### SELECTED PASSAGE
----

Chris Grayling gave a speech today that mirrored his response to the
recent work experience brouhaha: punchy, practical and broadly persuasive. Except there were some parts that might cause a few jitters, and which are certainly representative of jitters along
Downing Street. First, this passage:
‘It’s easy to hire someone from Eastern Europe with five years’ experience and who has had the get-up-and-go to cross a continent in search for work.
But those who look closer to home find gems too. Very often the surly young man in a hoodie who turns up looking unwilling to work can turn into an excited and motivated
And then this:
‘I personally think that anyone who offshores customer service is mad.
We all know how frustrating it can be speaking to a call centre operator overseas who works from a set script but doesn’t get what your problem is.’
It’s not quite as blunt as Gordon Brown’s infamous ‘British jobs for British workers’ maxim, but it’s the closest that this government has got to it so far. Whereas their
policy approach has been about creating British workers for British jobs — training up Brits so that they’re more attactive to employers — this is more a rhetorical nudge designed to
encourage employers to choose British over foreign. No doubt it has come about because certain welfare reforms that should help Brits into work, such as IDS’s Universal Credit, are years away from
being implemented. In the meantime, Brits languishing in dole queues could harm the Tories’ electoral chances, so they’re hoping to talk the desired outcomes into happening.
I blogged last year that British workers missing
out on jobs could turn out to be a nightmare for Cameron. And, indeed, Grayling develops the theme in an interview with James in tomorrow’s issue of the Spectator. ‘There is no doubt,’
he says, ‘that a young person coming out of school, college or university without the experience [of work] is at a disadvantage compared to someone coming into the UK from overseas.’
And he adds:
‘Employers may well be looking at a choice between a young British unemployed person, who may not yet have experience under their belt, and somebody from eastern Europe in his
mid-twenties with previous experience and the get-up-and-go to move across the continent. I think we have to rebalance the process and give a leg up to the young unemployed people
The question, of course, is whether the government can ‘rebalance the process’ beyond what it is already doing, and whether employers will be on board with that. It’s
certainly a tough ‘un for Grayling & Co. What they’re effectively trying to do is fight back against globalisation and its challenges — and that’s like battling against the tide.

----

### REQUIRED WORK
**a.** In the post on Chris Grayling's speech, what does Grayling say he thinks of anyone who offshores customer service?
**b.** Reproduce the post on Chris Grayling's speech word for word, starting at "Chris Grayling gave" and ending at "search for work.".
**c.** Summarize the post on Chris Grayling's speech in two sentences.

### SOURCE DATA
----

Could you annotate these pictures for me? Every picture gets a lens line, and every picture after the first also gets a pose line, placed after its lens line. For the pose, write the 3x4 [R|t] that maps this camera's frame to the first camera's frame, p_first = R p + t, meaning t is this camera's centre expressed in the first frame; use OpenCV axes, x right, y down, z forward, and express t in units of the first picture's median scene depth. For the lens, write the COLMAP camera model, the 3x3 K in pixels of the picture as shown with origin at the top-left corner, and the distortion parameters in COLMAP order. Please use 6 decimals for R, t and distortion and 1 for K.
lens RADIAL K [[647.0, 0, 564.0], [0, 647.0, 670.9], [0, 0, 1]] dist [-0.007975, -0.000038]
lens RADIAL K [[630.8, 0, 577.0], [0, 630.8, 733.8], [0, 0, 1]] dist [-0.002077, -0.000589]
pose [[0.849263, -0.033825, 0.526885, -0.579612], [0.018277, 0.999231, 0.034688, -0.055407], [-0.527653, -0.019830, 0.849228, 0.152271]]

----

### PER-TASK OUTPUTS
**a.** He thinks they are mad.

**b.**
Chris Grayling gave a speech today that mirrored his response to the
recent work experience brouhaha: punchy, practical and broadly persuasive. Except there were some parts that might cause a few jitters, and which are certainly representative of jitters along
Downing Street. First, this passage:
‘It’s easy to hire someone from Eastern Europe with five years’ experience and who has had the get-up-and-go to cross a continent in search for work.

**c.** In a speech, Chris Grayling said that employers who look closer to home than Eastern Europe find gems too, and he called anyone who offshores customer service mad. The post calls this the closest the government has come to Gordon Brown's "British jobs for British workers" maxim and asks whether the government can "rebalance the process" beyond what it already does, likening the effort to fighting globalization.